If you are in arrears with your rent, your landlord may seek possession of your home by issuing a summons against you. You will be given a hearing date, usually in your local County Court. You should attend the hearing.

The court will want to know how the arrears accrued and whether you will be in a position to clear the arrears within a reasonable period of time. You should take evidence with you that shows of any likely change in your financial circumstances such as an award of housing benefit, a new job,a wage increase.

The court will look at whether you will be able to pay the rent and an amount towards the rent arrears. If you are not able to pay off the arrears, the court could decide to issue an outright possession order that would specify a date on which you will have to leave your home.
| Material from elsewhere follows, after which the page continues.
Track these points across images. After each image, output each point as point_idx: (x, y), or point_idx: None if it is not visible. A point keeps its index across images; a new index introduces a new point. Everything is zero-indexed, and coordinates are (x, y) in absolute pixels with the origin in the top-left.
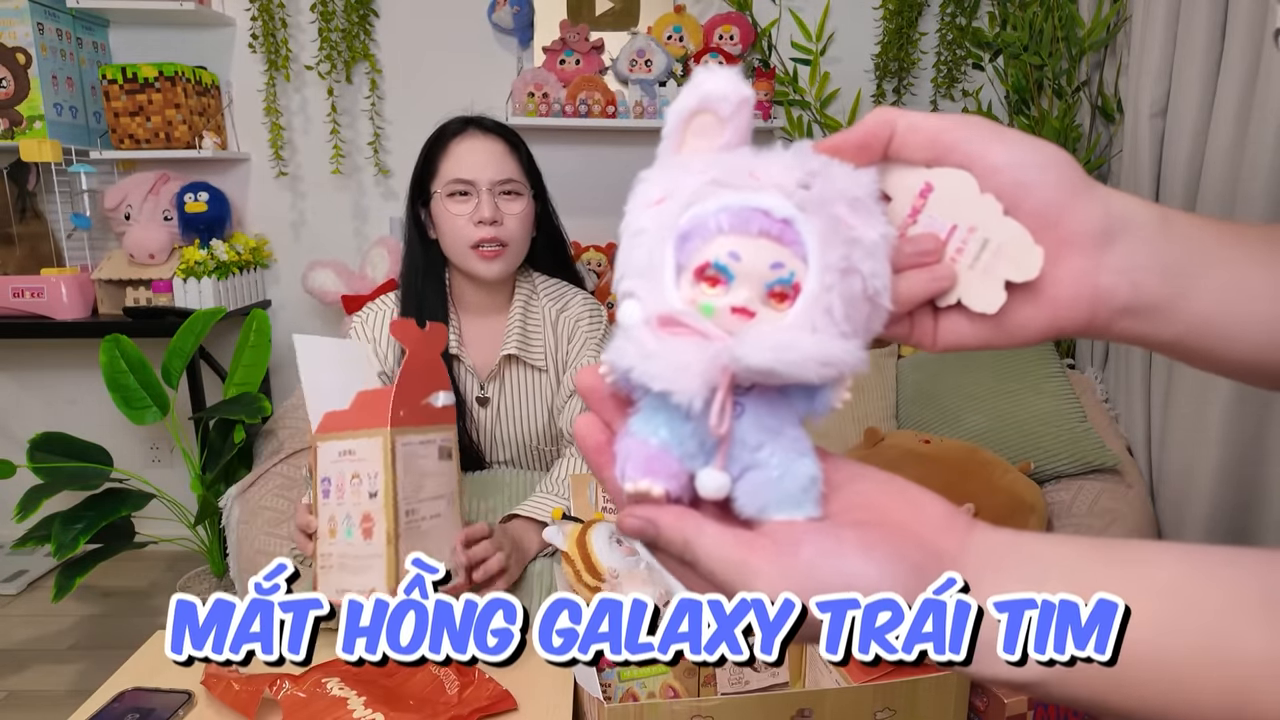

If you did not leave then, the landlord can issue a warrant for possession and a bailiff would call to evict you.

The court can also make a suspended possession order which would let you stay in your home as long as you comply with the terms of the court order, usually that you pay the current rent plus a fixed amount off the rent arrears.

The court can also dismiss or adjourn the proceedings.

You will probably be liable to pay your landlord's costs if the court is satisfied that the landlord took appropriate action in issuing the proceedings. This can happen even if you pay off all the arrears before the hearing date.

You should always seek advice if a summons for possession has been issued or a warrant for your eviction has been issued.